Published on May 1, 2026

To call the Kuki a refugee community is not a mistake. It is a direct challenge to the Kuki people, to our land, to our history, and to our identity. We are not strangers in Manipur. We are sons of the soil. We are indigenous to these hills. We have the will and we have the strength to defend our land and protect our people. Any attempt to brand us as outsiders is an attack on who we are, and we will not accept it in silence.

Illustrative image depicting a figure in a hilly landscape with the word Kukiland, representing identity discourse.
Symbolic representation highlighting debates over identity, land, and community narratives in Manipur.
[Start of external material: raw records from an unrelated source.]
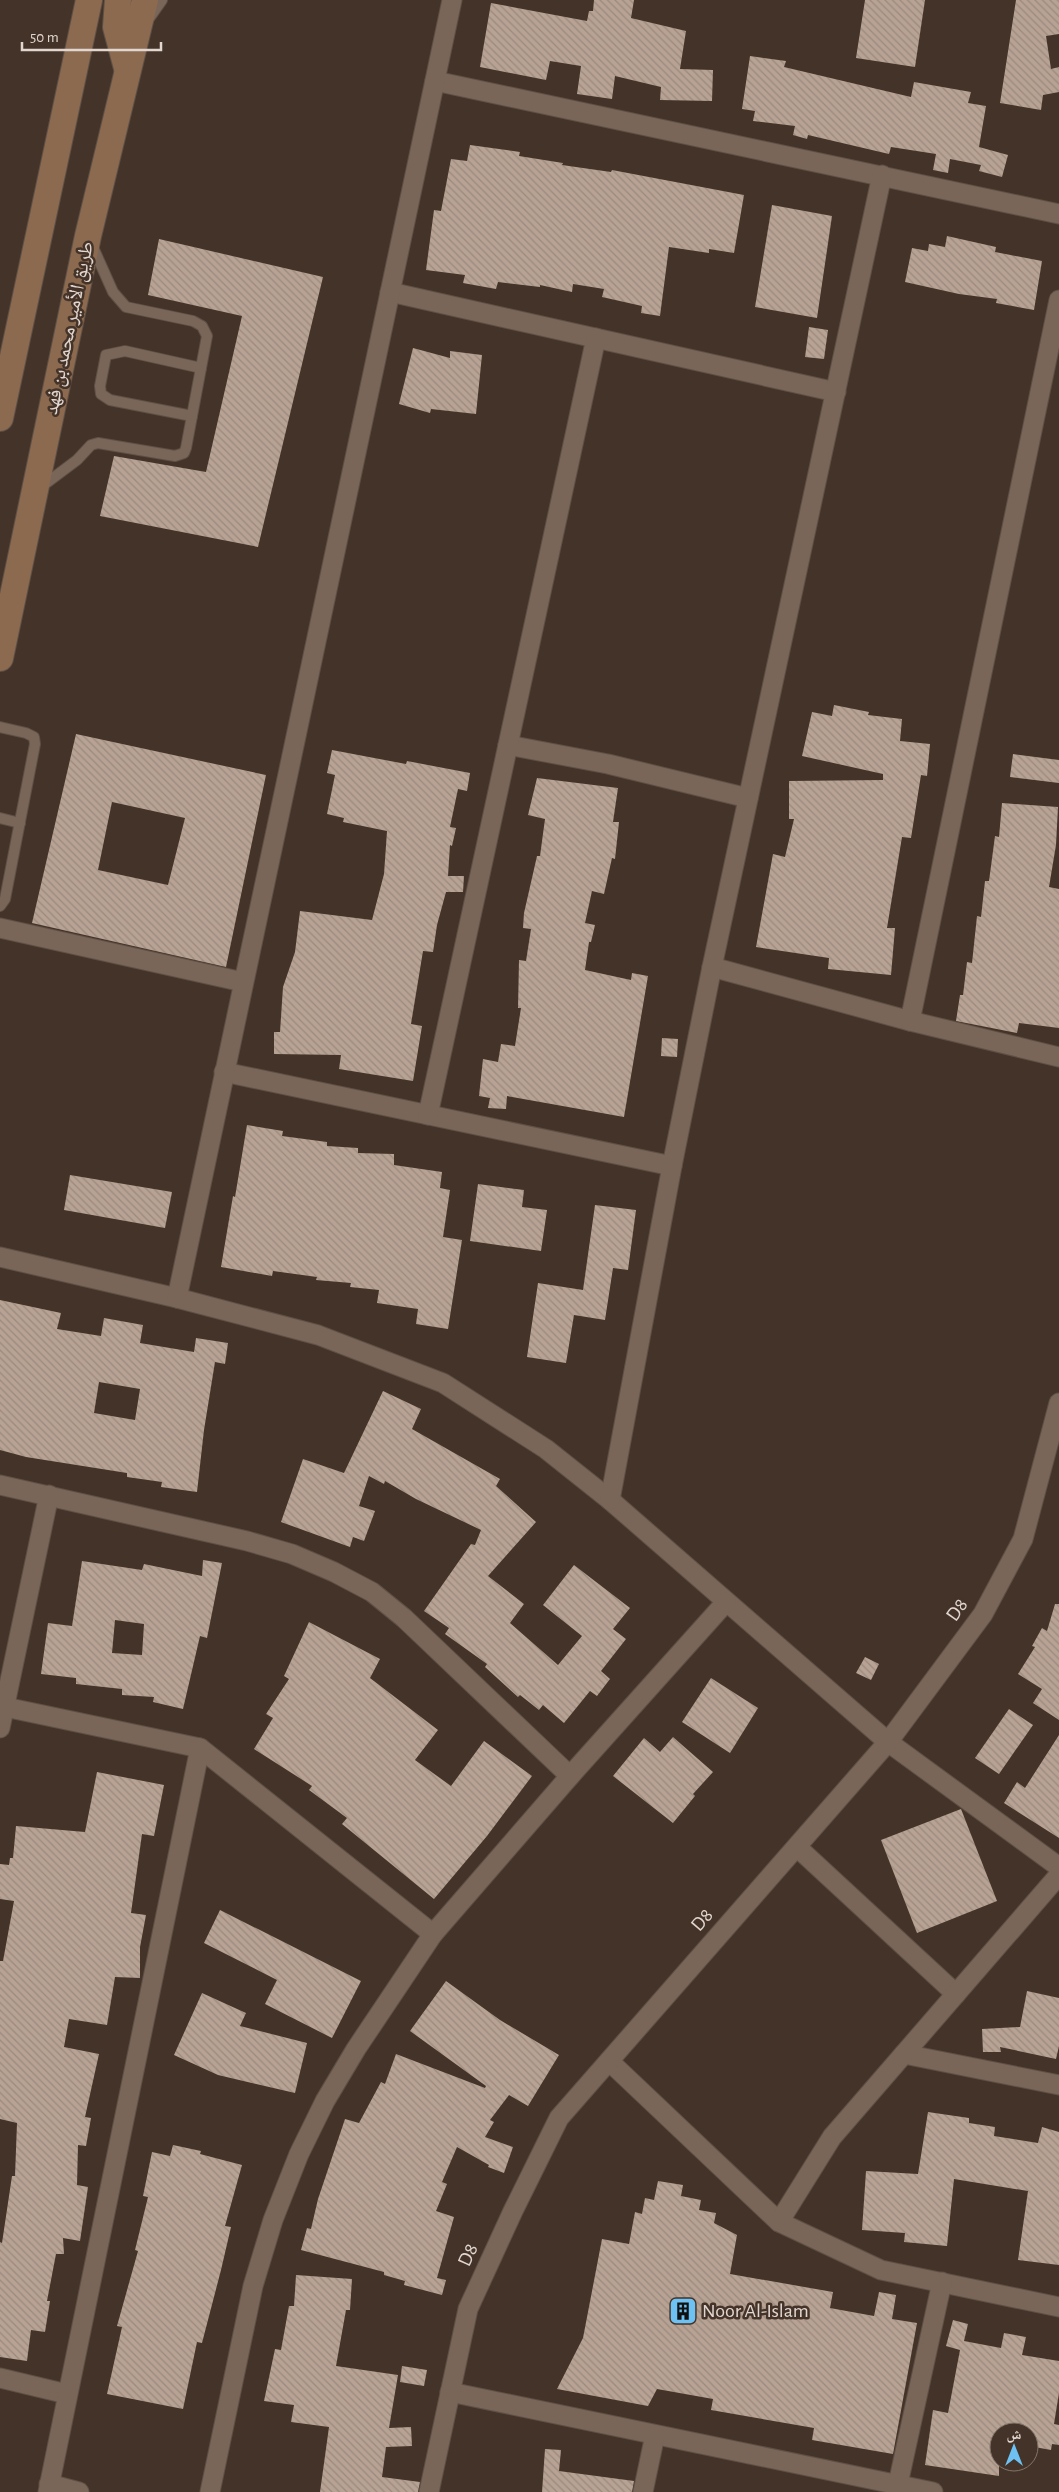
<svg xmlns="http://www.w3.org/2000/svg" width="1059" height="2492" viewBox="0 0 1059 2492" font-family="'Alegreya Sans','Noto Naskh Arabic',sans-serif">
<defs>
<pattern id="building-back-hatch" width="6" height="6" patternUnits="userSpaceOnUse" patternTransform="scale(1.25)"><rect width="6" height="6" fill="#b7a294"/><path d="M-1 5l2 2M0 0l6 6M5-1l2 2" fill="none" stroke="#9a8a7e"/></pattern>
</defs>
<rect width="100%" height="100%" fill="#443328"/>
<!-- building -->
<g fill="url(#building-back-hatch)" fill-rule="evenodd">
<path d="M 594,0 L 634,0 L 631,18 L 686,31 L 680,69 L 713,70 L 712,101 L 660,100 L 661,87 L 615,76 L 612,99 L 577,94 L 581,66 L 550,61 L 546,80 L 480,67 L 491,3 L 587,21 L 589,11 L 593,11 Z"/>
<path d="M 865,0 L 925,0 L 915,67 L 856,58 Z"/>
<path d="M 1016,0 L 1059,0 L 1059,34 L 1046,36 L 1051,69 L 1059,67 L 1059,92 L 1043,95 L 1041,110 L 1000,103 Z"/>
<path d="M 750,56 L 786,61 L 784,67 L 911,97 L 914,82 L 971,92 L 968,103 L 986,106 L 979,147 L 1008,155 L 1002,177 L 979,171 L 981,165 L 950,159 L 948,173 L 933,170 L 936,154 L 891,147 L 889,154 L 808,135 L 807,139 L 793,135 L 795,126 L 753,121 L 755,111 L 742,109 Z"/>
<path d="M 470,145 L 520,152 L 519,156 L 563,163 L 562,165 L 611,172 L 612,170 L 744,195 L 734,253 L 709,249 L 709,253 L 669,247 L 660,316 L 641,313 L 642,306 L 602,297 L 604,289 L 573,284 L 572,292 L 540,285 L 540,287 L 498,282 L 496,289 L 463,283 L 465,275 L 426,270 L 434,210 L 441,211 L 451,159 L 467,161 Z"/>
<path d="M 772,205 L 832,216 L 817,318 L 755,307 Z"/>
<path d="M 947,236 L 996,247 L 995,252 L 1042,261 L 1034,310 L 996,303 L 997,299 L 959,294 L 905,282 L 912,248 L 928,251 L 929,244 L 945,247 Z"/>
<path d="M 159,239 L 323,277 L 258,547 L 100,516 L 114,456 L 206,472 L 242,316 L 148,295 Z"/>
<path d="M 809,327 L 828,330 L 824,359 L 805,357 Z"/>
<path d="M 413,348 L 450,358 L 450,351 L 482,355 L 476,414 L 431,409 L 430,413 L 399,404 Z"/>
<path d="M 834,705 L 869,712 L 868,715 L 902,719 L 900,741 L 930,744 L 927,776 L 921,775 L 911,838 L 902,837 L 887,928 L 895,928 L 891,975 L 828,969 L 829,958 L 756,947 L 773,854 L 785,857 L 794,819 L 789,819 L 789,781 L 883,780 L 883,774 L 802,756 L 812,712 L 832,716 Z"/>
<path d="M 76,734 L 266,775 L 226,967 L 32,923 ZM 112,802 L 185,818 L 168,885 L 98,870 Z"/>
<path d="M 332,750 L 406,764 L 407,761 L 470,773 L 467,791 L 458,789 L 450,827 L 456,828 L 452,846 L 450,845 L 448,876 L 464,876 L 463,892 L 446,892 L 437,925 L 433,952 L 423,951 L 411,1024 L 422,1026 L 413,1081 L 339,1069 L 341,1055 L 274,1054 L 274,1032 L 280,1032 L 283,987 L 295,952 L 300,911 L 372,920 L 384,874 L 387,831 L 343,822 L 344,818 L 327,814 L 335,775 L 327,773 Z"/>
<path d="M 1013,754 L 1059,760 L 1059,783 L 1010,777 Z"/>
<path d="M 537,778 L 618,788 L 613,822 L 619,822 L 615,859 L 612,858 L 604,894 L 592,891 L 585,923 L 595,925 L 591,942 L 589,942 L 585,970 L 631,980 L 632,973 L 648,976 L 624,1117 L 507,1096 L 506,1109 L 488,1108 L 490,1098 L 479,1096 L 483,1059 L 498,1062 L 501,1044 L 515,1046 L 521,1008 L 518,1008 L 519,960 L 526,961 L 531,929 L 523,928 L 524,913 L 537,856 L 540,856 L 545,819 L 528,815 Z"/>
<path d="M 1002,803 L 1058,807 L 1056,845 L 1049,887 L 1059,889 L 1059,1028 L 1019,1023 L 1017,1033 L 956,1021 L 960,995 L 963,995 L 967,962 L 972,963 L 977,916 L 981,917 L 985,881 L 989,881 L 995,836 L 999,837 Z"/>
<path d="M 662,1038 L 678,1039 L 677,1057 L 661,1056 Z"/>
<path d="M 247,1125 L 283,1131 L 282,1136 L 327,1142 L 327,1146 L 358,1148 L 358,1153 L 394,1154 L 394,1165 L 442,1172 L 440,1188 L 450,1190 L 443,1237 L 462,1240 L 448,1329 L 416,1324 L 418,1309 L 377,1303 L 379,1290 L 350,1287 L 351,1283 L 316,1280 L 317,1277 L 273,1271 L 272,1276 L 221,1267 L 233,1196 L 235,1197 Z"/>
<path d="M 70,1175 L 172,1192 L 165,1228 L 64,1210 Z"/>
<path d="M 478,1184 L 524,1190 L 522,1207 L 547,1210 L 541,1251 L 470,1241 Z"/>
<path d="M 595,1205 L 636,1210 L 628,1270 L 613,1268 L 605,1320 L 574,1315 L 566,1363 L 527,1357 L 538,1283 L 583,1290 Z"/>
<path d="M 0,1300 L 61,1313 L 57,1329 L 101,1336 L 104,1318 L 143,1325 L 140,1343 L 194,1352 L 196,1338 L 228,1343 L 225,1364 L 215,1362 L 204,1430 L 197,1492 L 161,1487 L 162,1482 L 127,1477 L 127,1473 L 26,1457 L 0,1450 ZM 99,1382 L 140,1389 L 135,1420 L 94,1413 Z"/>
<path d="M 383,1391 L 421,1409 L 412,1429 L 500,1479 L 496,1486 L 536,1522 L 488,1576 L 524,1604 L 510,1623 L 558,1665 L 582,1636 L 543,1605 L 574,1565 L 630,1608 L 613,1629 L 626,1639 L 601,1671 L 610,1679 L 597,1696 L 590,1691 L 564,1723 L 543,1705 L 539,1710 L 520,1695 L 518,1697 L 485,1667 L 487,1664 L 445,1634 L 449,1628 L 424,1611 L 471,1544 L 475,1545 L 481,1530 L 416,1499 L 385,1481 L 384,1484 L 369,1476 L 359,1506 L 375,1511 L 364,1541 L 353,1537 L 350,1547 L 281,1522 L 303,1459 L 344,1473 Z"/>
<path d="M 203,1560 L 222,1563 L 207,1638 L 200,1636 L 183,1709 L 153,1702 L 154,1697 L 122,1695 L 122,1689 L 76,1684 L 76,1678 L 41,1674 L 48,1623 L 72,1626 L 82,1561 L 142,1570 L 144,1564 L 202,1576 ZM 115,1620 L 144,1624 L 142,1655 L 112,1653 Z"/>
<path d="M 1055,1604 L 1059,1604 L 1059,1720 L 1033,1703 L 1042,1689 L 1018,1674 L 1035,1647 L 1032,1646 L 1042,1628 L 1047,1631 Z"/>
<path d="M 309,1622 L 380,1659 L 370,1678 L 438,1730 L 415,1760 L 451,1786 L 484,1741 L 532,1776 L 487,1836 L 434,1899 L 342,1824 L 347,1818 L 309,1790 L 312,1786 L 254,1749 L 273,1718 L 266,1714 L 289,1679 L 284,1676 Z"/>
<path d="M 865,1657 L 879,1664 L 871,1680 L 856,1673 Z"/>
<path d="M 711,1678 L 758,1708 L 730,1753 L 682,1722 Z"/>
<path d="M 1009,1709 L 1033,1725 L 999,1774 L 975,1758 Z"/>
<path d="M 1059,1735 L 1059,1838 L 1004,1803 L 1017,1782 L 1025,1788 Z"/>
<path d="M 673,1737 L 713,1772 L 693,1794 L 695,1796 L 673,1823 L 613,1776 L 644,1738 L 660,1752 Z"/>
<path d="M 97,1772 L 164,1785 L 154,1836 L 142,1834 L 131,1913 L 146,1915 L 140,1947 L 140,1978 L 115,1977 L 107,2025 L 69,2019 L 64,2047 L 99,2054 L 85,2117 L 91,2118 L 86,2146 L 78,2145 L 77,2185 L 88,2187 L 80,2241 L 63,2238 L 64,2254 L 56,2254 L 47,2301 L 50,2301 L 45,2332 L 31,2330 L 27,2361 L 0,2357 L 0,2242 L 2,2243 L 12,2176 L 15,2176 L 17,2123 L 0,2119 L 0,1961 L 3,1961 L 14,1901 L 0,1899 L 0,1864 L 9,1865 L 10,1858 L 13,1858 L 16,1826 L 85,1832 Z"/>
<path d="M 961,1809 L 997,1901 L 917,1933 L 881,1840 Z"/>
<path d="M 220,1910 L 361,1981 L 332,2038 L 265,2004 L 277,1980 L 204,1943 Z"/>
<path d="M 446,1981 L 500,2020 L 559,2055 L 528,2106 L 509,2095 L 490,2120 L 494,2122 L 485,2137 L 513,2147 L 504,2173 L 488,2167 L 489,2165 L 457,2147 L 442,2182 L 447,2184 L 436,2211 L 454,2217 L 437,2278 L 446,2280 L 442,2295 L 404,2285 L 405,2281 L 384,2275 L 384,2272 L 301,2250 L 307,2228 L 311,2229 L 318,2199 L 345,2119 L 359,2123 L 381,2082 L 385,2084 L 396,2054 L 485,2088 L 486,2086 L 410,2031 Z"/>
<path d="M 1027,1991 L 1059,1998 L 1059,2046 L 1056,2059 L 1000,2047 L 1001,2052 L 983,2052 L 982,2029 L 1020,2027 Z"/>
<path d="M 202,1993 L 246,2013 L 240,2026 L 307,2043 L 295,2093 L 218,2075 L 174,2055 Z"/>
<path d="M 928,2112 L 969,2118 L 969,2123 L 995,2127 L 994,2136 L 1038,2143 L 1042,2127 L 1059,2132 L 1059,2265 L 1018,2260 L 1028,2191 L 954,2179 L 947,2246 L 904,2242 L 905,2233 L 862,2230 L 866,2171 L 918,2174 Z"/>
<path d="M 173,2145 L 201,2151 L 200,2154 L 242,2165 L 225,2226 L 231,2227 L 221,2270 L 202,2343 L 197,2342 L 183,2409 L 107,2394 L 122,2327 L 117,2326 L 138,2251 L 135,2250 L 148,2197 L 143,2196 L 152,2152 L 170,2156 Z"/>
<path d="M 658,2181 L 683,2185 L 681,2196 L 701,2200 L 699,2210 L 716,2213 L 714,2223 L 737,2235 L 730,2274 L 833,2292 L 830,2308 L 874,2316 L 879,2292 L 896,2295 L 892,2319 L 917,2323 L 893,2454 L 812,2440 L 814,2428 L 711,2410 L 713,2399 L 657,2389 L 648,2406 L 557,2389 L 583,2338 L 602,2239 L 629,2244 L 635,2212 L 642,2214 L 645,2198 L 654,2200 Z"/>
<path d="M 296,2275 L 352,2279 L 350,2310 L 346,2310 L 336,2366 L 398,2375 L 389,2428 L 411,2427 L 412,2446 L 386,2447 L 382,2477 L 420,2482 L 418,2492 L 320,2492 L 329,2427 L 291,2422 L 294,2405 L 264,2401 L 275,2349 L 281,2350 L 289,2306 L 294,2306 Z"/>
<path d="M 953,2320 L 968,2324 L 964,2341 L 1001,2348 L 1004,2333 L 1026,2337 L 1022,2355 L 1059,2361 L 1059,2393 L 1054,2424 L 1059,2425 L 1059,2445 L 1052,2444 L 1051,2450 L 1029,2446 L 1029,2432 L 999,2432 L 999,2476 L 925,2465 L 933,2410 L 948,2413 L 960,2350 L 946,2346 Z"/>
<path d="M 402,2366 L 427,2370 L 424,2386 L 400,2382 Z"/>
<path d="M 545,2449 L 561,2450 L 559,2471 L 634,2481 L 632,2492 L 542,2492 Z"/>
</g>
<g fill="none" stroke-linecap="round" stroke-linejoin="round">
<!-- lane casing -->
<g stroke="#5e5046" stroke-width="12">
<g id="lane">
<path d="M 150,17 L 162,0"/>
<path d="M 192,416 L 110,400 L 101,394 L 100,386 L 106,355 L 125,351 L 201,368"/>
<path d="M 41,487 L 77,460 L 91,445 L 98,443 L 175,456 L 184,453 L 186,448 L 207,336 L 202,326 L 193,321 L 126,307 L 113,292 L 92,245"/>
<path d="M 0,727 L 26,733 L 34,737 L 35,744 L 5,899 L 0,906"/>
<path d="M 0,818 L 20,823"/>
</g>
</g>
<!-- street casing -->
<g stroke="#5e5046" stroke-width="21">
<g id="street">
<path d="M 435,81 L 1059,214"/>
<path d="M 390,292 L 836,392"/>
<path d="M 508,745 L 608,764 L 748,798"/>
<path d="M 0,928 L 243,982"/>
<path d="M 712,967 L 910,1021 L 1059,300"/>
<path d="M 910,1021 L 1059,1057"/>
<path d="M 224,1072 L 672,1166"/>
<path d="M 428,1115 L 596,338"/>
<path d="M 0,1257 L 177,1298 L 318,1335 L 443,1383 L 546,1449 L 610,1500 L 888,1742 L 1059,1867"/>
<path d="M 177,1298 L 452,0"/>
<path d="M 0,1485 L 247,1541 L 292,1554 L 334,1572 L 372,1592 L 404,1618 L 570,1776"/>
<path d="M 610,1500 L 672,1166 L 712,967 L 882,175"/>
<path d="M 5,1707 L 200,1748 L 433,1934"/>
<path d="M 0,1728 L 49,1495"/>
<path d="M 797,1847 L 956,1994"/>
<path d="M 904,2054 L 1059,2085"/>
<path d="M 609,2061 L 779,2222 L 881,2270 L 1059,2307"/>
<path d="M 779,2222 L 832,2137 L 1059,1875"/>
<path d="M 0,2378 L 67,2394"/>
<path d="M 450,2392 L 933,2492"/>
<path d="M 49,2484 L 79,2492"/>
<path d="M 898,2484 L 942,2282"/>
<path d="M 48,2492 L 200,1748"/>
<path d="M 210,2492 L 253,2286 L 273,2220 L 299,2154 L 325,2101 L 356,2049 L 433,1934 L 570,1776 L 726,1602"/>
<path d="M 429,2492 L 468,2309 L 513,2211 L 559,2118 L 888,1742 L 983,1614 L 1023,1539 L 1059,1403"/>
<path d="M 643,2492 L 655,2435"/>
</g>
</g>
<!-- secondary casing -->
<g stroke="#5e5046" stroke-width="28">
<g id="secondary">
<path d="M 118,0 L 116,27 L 127,68"/>
<path d="M 0,418 L 89,0"/>
<path d="M 0,658 L 88,236 L 145,0"/>
</g>
</g>
<!-- lane -->
<use href="#lane" stroke="#796659" stroke-width="10"/>
<!-- street -->
<use href="#street" stroke="#796659" stroke-width="19"/>
<!-- secondary -->
<use href="#secondary" stroke="#8c6a50" stroke-width="26"/>
</g>
<!-- icons -->
<defs>
<g id="building-square" transform="scale(1.4375)"><rect x="-9" y="-9" width="18" height="18" rx="4" fill="#6ec2f3" stroke="#443328"/><path d="M-4-6H4V6H1V3H-1V6H-4ZM-2.5-4.3h1.7v1.8h-1.7ZM.8-4.3h1.7v1.8H.8ZM-2.5-1h1.7V.8h-1.7ZM.8-1h1.7V.8H.8Z" fill="#111"/></g>
</defs>
<g fill-rule="evenodd">
<use href="#building-square" x="683" y="2311"/>
</g>
<g text-anchor="middle" dominant-baseline="central" stroke-width="5" stroke-linejoin="round" paint-order="stroke">
<!-- street labels -->
<g font-size="20" fill="#e2d7d0" stroke="#443328">
<text transform="translate(69 328) rotate(-78)">طريق الأمير محمد بن فهد</text>
<text transform="translate(957 1610) rotate(-55)">D8</text>
<text transform="translate(702 1920) rotate(-49)">D8</text>
<text transform="translate(468 2255) rotate(-65)">D8</text>
</g>
<!-- poi labels -->
<g font-size="20" fill="#e2d7d0" stroke="#443328" text-anchor="start">
<text x="702" y="2311">Noor Al-Islam</text>
</g>
</g>
<!-- north arrow -->
<g transform="translate(1014 2447)"><circle r="24" fill="#443328" stroke="#83756b"/>
<path d="M0-4L9 19L0 12L-9 19Z" fill="#6ec2f3"/>
<text y="-8" font-size="14" font-weight="bold" text-anchor="middle" fill="#e2d7d0">ش</text>
</g>
<!-- scale -->
<path d="M22 42v8h139v-8" fill="none" stroke="#e2d7d0" stroke-width="2.5"/>
<text x="30" y="42" font-size="15" fill="#e2d7d0" stroke="#443328" stroke-width="4" paint-order="stroke">50 m</text>
</svg>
Kukis have lived in the hills of Manipur since the 6th and 7th centuries, long before modern borders and colonial maps. Our villages, our chiefs, our customs, and our graveyards are woven into this land. Our presence is not recent. It is ancient. Our history is recorded in stone, in song, and in the names of our hills. To erase that is to erase the truth of Manipur itself.

We have shed blood for this land. Kukis fought for Manipur against invaders and aggressors. We fought for India’s independence and took up arms against the British government. We stood with our Mizo brothers for statehood. Our sacrifices are part of the region’s freedom story. A people who fought for the country cannot be called foreigners in the country they helped build.

Yes, Manipur faces a real problem of refugees and illegal immigrants. The Meitei are right to be vigilant about border security and demographic change. After the 1990s, conflict in Myanmar pushed people across the border. Like the Manipur Nagas, the Kuki too have seen some illegal immigrants enter. That problem must be dealt with under the law. The state has every right to identify and act against undocumented entrants.

But vigilance must be honest. It must not become a weapon to target an entire indigenous community. Calling all Kukis refugees because some recent migrants share an ethnicity is a direct threat. It blurs the line between sons of the soil and post-1990s arrivals. It denies 1,400 years of Kuki history in Manipur and turns neighbors into suspects. That is not border security. That is historical fraud.

No one has the right to take Kukiland. This is our ancestral land, inherited from our forefathers. We will not be displaced, dispossessed, or driven out of the hills we have held for centuries. Our identity is not a gift from the state. It is a fact proven by time, sacrifice, and survival. To label us refugees is to insult our dead and endanger our living.

If the Meitei want peace, they must learn to live with their Kuki neighbors in truth, not in malice. Distinguish between indigenous Kukis and illegal immigrants. Apply the law to those without documents, but do not rewrite history to deny a people their place. A people cannot be secure under a government or a narrative that denies their existence. The demand for dignity, security, and separate administration flows from this reality. We were here first. We remain here still.

DISCLAIMER: This article is an opinion piece and reflects the views of the author. The perspectives expressed do not necessarily represent the position of the publication. Readers are encouraged to consider multiple viewpoints and refer to verified sources for factual information.